As plans develop for the refurbishment and extension of the Arts and Crafts Centre and the design of the Fusiliers' Museum that will be housed there plans are also being made for the removal of the Lutyens Memorial to Sparrow Park.
The layout of the park is likely to be redesigned to accommodate the memorial which is a rather fine example of Edwin Lutyens work and is Grade 2 listed.
The wall of the Arts and Crafts Centre which faces onto the park will be refurbished with the 10,000 bricks that are currently for sale to the public and will create a handsome backdrop to the memorial, enhancing this aspect of the Cultural Quarter.
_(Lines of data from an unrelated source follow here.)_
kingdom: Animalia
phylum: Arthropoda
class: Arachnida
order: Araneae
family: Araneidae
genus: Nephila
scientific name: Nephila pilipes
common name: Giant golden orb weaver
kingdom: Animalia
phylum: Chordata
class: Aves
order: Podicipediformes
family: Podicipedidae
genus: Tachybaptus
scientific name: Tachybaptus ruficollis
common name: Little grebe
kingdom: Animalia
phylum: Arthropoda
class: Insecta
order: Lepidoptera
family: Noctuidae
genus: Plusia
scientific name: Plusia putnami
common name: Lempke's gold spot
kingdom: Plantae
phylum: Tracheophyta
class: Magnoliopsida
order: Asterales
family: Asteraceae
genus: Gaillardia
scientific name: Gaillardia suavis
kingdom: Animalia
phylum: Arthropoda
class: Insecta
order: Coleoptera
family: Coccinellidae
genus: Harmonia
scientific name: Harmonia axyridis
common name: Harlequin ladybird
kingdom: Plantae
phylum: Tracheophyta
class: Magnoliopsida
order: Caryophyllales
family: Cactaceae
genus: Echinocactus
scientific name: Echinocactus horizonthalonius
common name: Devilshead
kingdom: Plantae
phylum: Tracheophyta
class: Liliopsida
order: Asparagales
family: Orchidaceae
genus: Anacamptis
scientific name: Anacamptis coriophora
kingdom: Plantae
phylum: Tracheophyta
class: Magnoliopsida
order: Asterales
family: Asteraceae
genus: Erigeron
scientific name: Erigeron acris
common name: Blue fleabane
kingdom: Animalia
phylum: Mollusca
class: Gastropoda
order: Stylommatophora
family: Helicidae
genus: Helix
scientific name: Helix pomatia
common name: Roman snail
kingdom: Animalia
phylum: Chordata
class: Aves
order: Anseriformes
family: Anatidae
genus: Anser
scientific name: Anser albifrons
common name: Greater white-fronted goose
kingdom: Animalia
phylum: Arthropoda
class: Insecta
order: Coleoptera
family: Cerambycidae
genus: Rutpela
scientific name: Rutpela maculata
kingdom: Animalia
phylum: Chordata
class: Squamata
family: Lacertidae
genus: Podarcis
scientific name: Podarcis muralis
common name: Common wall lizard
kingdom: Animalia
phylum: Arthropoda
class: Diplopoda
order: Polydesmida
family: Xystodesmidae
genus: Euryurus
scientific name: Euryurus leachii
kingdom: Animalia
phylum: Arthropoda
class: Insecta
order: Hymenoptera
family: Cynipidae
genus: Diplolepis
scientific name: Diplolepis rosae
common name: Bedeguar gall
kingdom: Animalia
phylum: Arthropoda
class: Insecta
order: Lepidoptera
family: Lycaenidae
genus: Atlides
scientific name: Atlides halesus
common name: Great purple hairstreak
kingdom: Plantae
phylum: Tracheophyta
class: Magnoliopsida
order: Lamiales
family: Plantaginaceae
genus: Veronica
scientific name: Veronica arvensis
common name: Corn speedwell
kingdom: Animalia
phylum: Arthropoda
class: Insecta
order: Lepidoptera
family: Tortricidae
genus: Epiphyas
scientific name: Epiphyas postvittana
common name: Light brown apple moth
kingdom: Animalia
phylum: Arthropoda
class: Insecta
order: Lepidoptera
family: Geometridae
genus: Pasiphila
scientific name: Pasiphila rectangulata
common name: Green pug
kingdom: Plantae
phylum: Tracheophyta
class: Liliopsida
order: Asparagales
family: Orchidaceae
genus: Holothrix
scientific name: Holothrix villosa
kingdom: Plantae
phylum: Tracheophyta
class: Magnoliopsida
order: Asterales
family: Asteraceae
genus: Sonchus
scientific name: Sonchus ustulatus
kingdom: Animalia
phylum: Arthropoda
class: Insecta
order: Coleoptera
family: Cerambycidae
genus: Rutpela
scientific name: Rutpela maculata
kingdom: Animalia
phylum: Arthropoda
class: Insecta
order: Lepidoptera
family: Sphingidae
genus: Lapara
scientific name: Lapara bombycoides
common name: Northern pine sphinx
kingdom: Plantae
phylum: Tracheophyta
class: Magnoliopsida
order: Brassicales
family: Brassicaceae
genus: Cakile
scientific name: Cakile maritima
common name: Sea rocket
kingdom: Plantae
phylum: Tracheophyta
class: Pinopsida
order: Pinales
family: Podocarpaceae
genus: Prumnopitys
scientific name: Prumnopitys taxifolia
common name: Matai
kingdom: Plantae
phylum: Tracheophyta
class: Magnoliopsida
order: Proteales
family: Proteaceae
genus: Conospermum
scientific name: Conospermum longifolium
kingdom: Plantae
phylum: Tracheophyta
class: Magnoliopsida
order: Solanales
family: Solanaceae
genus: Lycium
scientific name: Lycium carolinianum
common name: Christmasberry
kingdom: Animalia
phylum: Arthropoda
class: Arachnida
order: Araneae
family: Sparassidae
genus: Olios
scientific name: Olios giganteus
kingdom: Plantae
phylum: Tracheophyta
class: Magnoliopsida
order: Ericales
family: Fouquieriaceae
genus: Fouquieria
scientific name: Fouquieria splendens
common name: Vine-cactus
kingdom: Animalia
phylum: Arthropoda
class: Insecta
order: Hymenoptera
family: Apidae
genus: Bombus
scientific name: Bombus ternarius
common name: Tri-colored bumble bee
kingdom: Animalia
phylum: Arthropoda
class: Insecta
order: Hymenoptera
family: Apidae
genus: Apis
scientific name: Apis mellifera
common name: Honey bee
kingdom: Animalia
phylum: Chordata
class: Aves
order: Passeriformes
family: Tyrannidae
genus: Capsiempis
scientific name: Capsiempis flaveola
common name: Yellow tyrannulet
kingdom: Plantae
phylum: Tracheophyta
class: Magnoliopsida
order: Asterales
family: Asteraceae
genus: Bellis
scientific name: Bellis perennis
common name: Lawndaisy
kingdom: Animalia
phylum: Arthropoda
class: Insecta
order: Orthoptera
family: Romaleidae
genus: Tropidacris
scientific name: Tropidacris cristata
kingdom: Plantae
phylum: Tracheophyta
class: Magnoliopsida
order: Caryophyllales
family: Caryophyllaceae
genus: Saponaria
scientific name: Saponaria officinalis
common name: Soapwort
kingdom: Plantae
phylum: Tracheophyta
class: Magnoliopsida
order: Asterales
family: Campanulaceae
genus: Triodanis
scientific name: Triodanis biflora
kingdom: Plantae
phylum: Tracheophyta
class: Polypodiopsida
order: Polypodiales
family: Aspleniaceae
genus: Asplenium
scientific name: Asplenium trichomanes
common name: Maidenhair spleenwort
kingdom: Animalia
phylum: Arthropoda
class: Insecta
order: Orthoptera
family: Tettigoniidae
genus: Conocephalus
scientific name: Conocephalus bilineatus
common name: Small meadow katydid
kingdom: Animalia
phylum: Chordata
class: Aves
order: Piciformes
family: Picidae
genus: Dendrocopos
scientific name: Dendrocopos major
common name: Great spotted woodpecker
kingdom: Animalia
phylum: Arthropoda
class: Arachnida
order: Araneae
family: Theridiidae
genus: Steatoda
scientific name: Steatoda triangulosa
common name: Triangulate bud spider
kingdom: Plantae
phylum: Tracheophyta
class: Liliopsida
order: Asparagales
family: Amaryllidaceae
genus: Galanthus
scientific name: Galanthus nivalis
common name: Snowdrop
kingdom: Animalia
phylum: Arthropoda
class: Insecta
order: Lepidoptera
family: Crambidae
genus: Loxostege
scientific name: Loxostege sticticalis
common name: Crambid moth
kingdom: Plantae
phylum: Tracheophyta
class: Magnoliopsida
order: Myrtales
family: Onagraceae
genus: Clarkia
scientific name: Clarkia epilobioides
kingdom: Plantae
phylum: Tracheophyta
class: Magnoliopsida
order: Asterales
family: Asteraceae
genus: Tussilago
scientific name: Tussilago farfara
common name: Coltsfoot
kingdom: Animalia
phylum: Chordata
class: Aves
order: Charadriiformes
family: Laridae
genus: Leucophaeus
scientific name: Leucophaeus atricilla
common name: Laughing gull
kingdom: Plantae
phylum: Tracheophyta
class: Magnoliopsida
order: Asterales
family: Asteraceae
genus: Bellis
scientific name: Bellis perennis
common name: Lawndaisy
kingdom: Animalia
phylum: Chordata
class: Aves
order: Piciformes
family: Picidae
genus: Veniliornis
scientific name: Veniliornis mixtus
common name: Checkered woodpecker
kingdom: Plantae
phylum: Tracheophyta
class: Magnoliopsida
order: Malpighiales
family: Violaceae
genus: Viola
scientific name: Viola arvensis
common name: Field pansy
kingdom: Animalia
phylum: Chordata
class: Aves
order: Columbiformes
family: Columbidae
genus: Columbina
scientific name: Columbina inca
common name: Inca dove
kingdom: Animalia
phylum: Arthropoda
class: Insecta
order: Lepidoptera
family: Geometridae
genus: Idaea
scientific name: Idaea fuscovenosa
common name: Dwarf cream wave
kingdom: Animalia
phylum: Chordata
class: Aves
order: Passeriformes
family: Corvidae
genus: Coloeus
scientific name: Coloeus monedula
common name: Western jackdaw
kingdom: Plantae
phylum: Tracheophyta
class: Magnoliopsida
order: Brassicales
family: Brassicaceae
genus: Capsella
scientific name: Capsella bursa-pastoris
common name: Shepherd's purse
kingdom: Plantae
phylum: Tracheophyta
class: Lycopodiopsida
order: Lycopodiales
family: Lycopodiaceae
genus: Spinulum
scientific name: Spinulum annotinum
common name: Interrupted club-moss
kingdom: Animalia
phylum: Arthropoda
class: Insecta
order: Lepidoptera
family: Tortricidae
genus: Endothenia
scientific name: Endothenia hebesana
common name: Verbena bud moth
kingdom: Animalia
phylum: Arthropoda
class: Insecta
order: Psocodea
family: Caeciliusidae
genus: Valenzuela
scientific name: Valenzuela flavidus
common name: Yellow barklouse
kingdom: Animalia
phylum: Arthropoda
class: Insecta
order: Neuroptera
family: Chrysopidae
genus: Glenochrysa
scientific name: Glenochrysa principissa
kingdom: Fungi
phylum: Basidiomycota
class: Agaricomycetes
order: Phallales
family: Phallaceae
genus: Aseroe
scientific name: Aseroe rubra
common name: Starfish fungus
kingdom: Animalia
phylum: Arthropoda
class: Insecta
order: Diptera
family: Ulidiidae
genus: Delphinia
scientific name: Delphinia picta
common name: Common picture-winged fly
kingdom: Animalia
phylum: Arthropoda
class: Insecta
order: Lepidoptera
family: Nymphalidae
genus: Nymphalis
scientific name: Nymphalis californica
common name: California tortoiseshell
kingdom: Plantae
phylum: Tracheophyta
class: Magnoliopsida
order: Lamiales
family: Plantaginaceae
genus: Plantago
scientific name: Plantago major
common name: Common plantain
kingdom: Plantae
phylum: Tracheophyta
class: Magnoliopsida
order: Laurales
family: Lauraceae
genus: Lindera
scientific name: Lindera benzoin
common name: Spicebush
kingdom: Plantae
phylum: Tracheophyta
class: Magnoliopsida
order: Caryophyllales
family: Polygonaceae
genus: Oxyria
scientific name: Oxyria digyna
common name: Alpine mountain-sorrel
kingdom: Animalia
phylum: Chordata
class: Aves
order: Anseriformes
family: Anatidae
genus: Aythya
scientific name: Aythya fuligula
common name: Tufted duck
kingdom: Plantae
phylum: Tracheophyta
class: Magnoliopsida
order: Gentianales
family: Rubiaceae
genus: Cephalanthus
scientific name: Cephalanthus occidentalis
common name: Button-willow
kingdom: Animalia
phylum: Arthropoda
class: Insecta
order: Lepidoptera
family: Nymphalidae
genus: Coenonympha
This will not be the first time that the memorial has been moved. When it was unveiled in 1922, Wellington Barracks was a much larger site than it is today and the original location of the structure would now be somewhere in the middle of Bolton Road. It was resited in the early 60s when the scale of the barrack's buildings was very much reduced.
The design of the memorial centres on a Portland stone obelisk which sits on an octagonal granite block, inscribed with the words: "To the Lancashire Fusiliers their deeds and sacrifices for King and country".
The Colours to left and right are in enamelled stone and at the top of the obelisk is a sculpted wreath and crest and the words Omnia Audax.
The sculptor Sir Edwin Landseer Lutyens RA was also the designer of the Cenotaph in Whitehall and of the magnificent memorial at Thiepval in the Somme, where the names of 72,000 British soldiers, who died in the front line, are inscribed.
The difference with his more modest effort in Bury is that he waived his fee as both his father and his uncle served in the regiment.
Lutyens' uncle Major Engelbert Lutyens was orderly officer to Napoleon, when the Lancashire Fusiliers famously guarded him in his exile on the island of St Helena.